Turkeys, chickens, ducks, geese and birds of prey can be affected by peracute to chronic fowl cholera. Young adults are most susceptible. It is caused by a gram-negative, non-spore-forming rod, bipolar bacteria, -I-Pasturella multocida-/I-. Variation in pathogenicity occurs between isolates. 

Mode of transmission

It is spread is by rodents, cats, dogs, insects, horses, cattle, sheep, and pigs. Respiratory spread and cannibalism are important. Fomites include equipment and feedbags.

Clinical signs

Peracute death without signs can occur. Acute disease causes high fever, thirst, cyanotic, anorexia, and ruffled feathers.
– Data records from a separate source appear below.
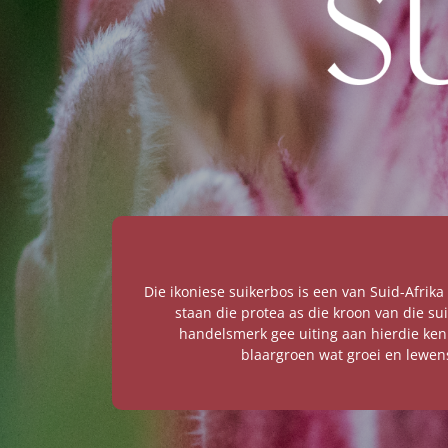
Die ikoniese suikerbos is een van Suid-Afri
staan die protea as die kroon van die s
handelsmerk gee uiting aan hierdie ken
blaargroen wat groei en lewen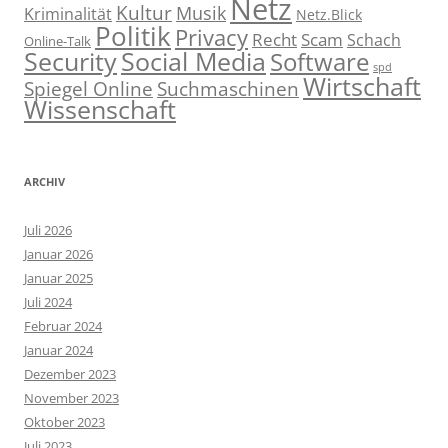
Netz
Kultur
Musik
Kriminalität
Netz.Blick
Politik
Privacy
Recht
Scam
Schach
Online-Talk
Social Media
Security
Software
spd
Wirtschaft
Spiegel Online
Suchmaschinen
Wissenschaft
ARCHIV
Juli 2026
Januar 2026
Januar 2025
Juli 2024
Februar 2024
Januar 2024
Dezember 2023
November 2023
Oktober 2023
Juli 2023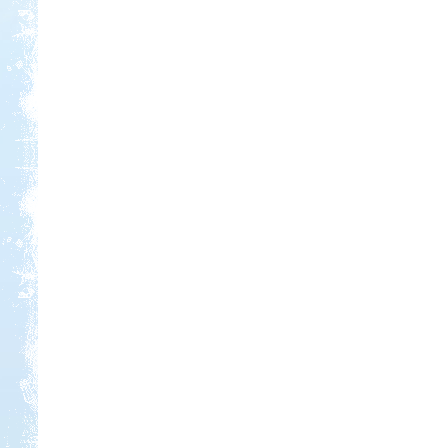
Kedvezmény: 20%
Ipolykapu Kemping
Kedvezmény: 15%
Sárkány Wellness és
Gyógyfürdő Kemping
Kedvezmény: 10%
Aqua Land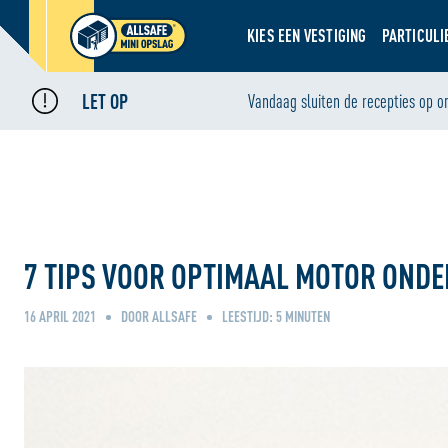
KIES EEN VESTIGING
PARTICULI
LET OP
Home
Blog
Vandaag sluiten de recepties op o
•
•
7 tips voor optimaal motor onderhoud en motorstalling
7 TIPS VOOR OPTIMAAL MOTOR OND
16 APRIL 2021
DOOR ALLSAFE
LEESTIJD:
5
MINUTEN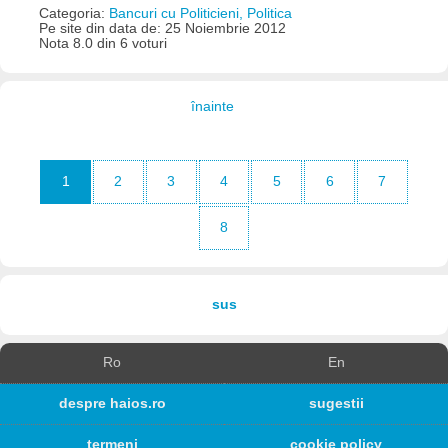
Categoria:
Bancuri cu Politicieni, Politica
Pe site din data de: 25 Noiembrie 2012
Nota 8.0 din 6 voturi
înainte
1
2
3
4
5
6
7
8
sus
Ro
En
despre haios.ro
sugestii
termeni
cookie policy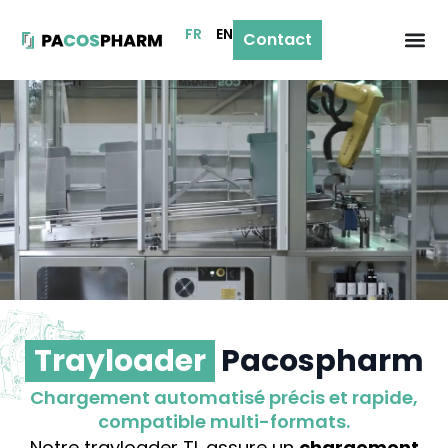
FR
EN
Contact
Trayloader
Pacospharm
Chargement automatisé précis et rapide,
compatible multi-formats.
Notre trayloader TL assure un
chargement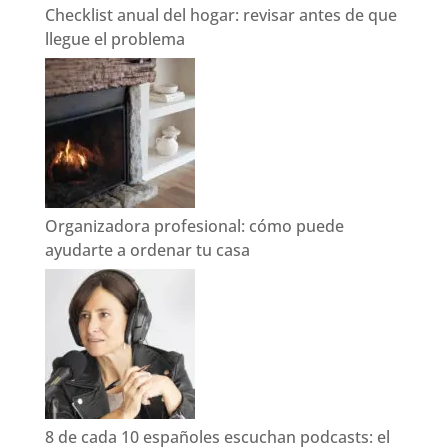
Checklist anual del hogar: revisar antes de que
llegue el problema
Organizadora profesional: cómo puede
ayudarte a ordenar tu casa
8 de cada 10 españoles escuchan podcasts: el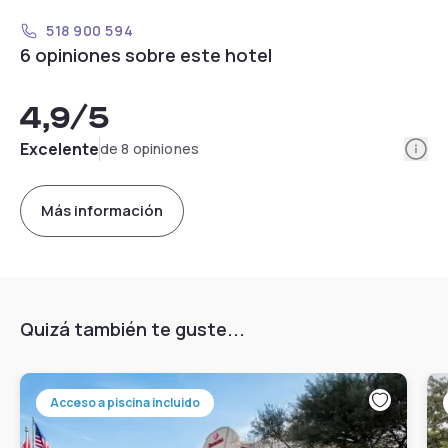
518 900 594
6 opiniones sobre este hotel
4,9
/5
Info
Excelente
de 8 opiniones
Más información
Quizá también te guste...
Acceso a piscina incluido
Chronic disease causes torticollis (retraction of the head and neck backwards), otitis (ear infection) emaciation, severe mortality, enlargement of wattles, combs, legs, footpads and wing joints and peritonitis.
Swollen sinuses and hocks, dehydration, respiratory distress, swollen joints, drop in egg production, fertility, and hatchability can also occur. Males usually suffer more than females.

Fowl cholera

Postmortem lesions

Peracute disease produces no lesions.
Haemorrhage on heart and fat, conjunctivitis, subepicardial and subserosa haemorrhage, congested breast, and septicemia can occur with chronic form.
Free yolk in abdominal cavity, liver-yellow brown streaks, "egg yolk" peritonitis, consolidation of lungs, mucous in the mouth and nasal passages, and caseous exudate in the palatine cleft (upper part of the mouth) may also be seen.

Treatment & control

Vaccination of pullets with live and/or killed vaccines. Antibiotics in feed or water.

Special note

It is a stress disease occurring with seasonal change and at point of lay. Disease occurs in swine and cattle; cats spread the disease; and several serotypes make vaccination difficult.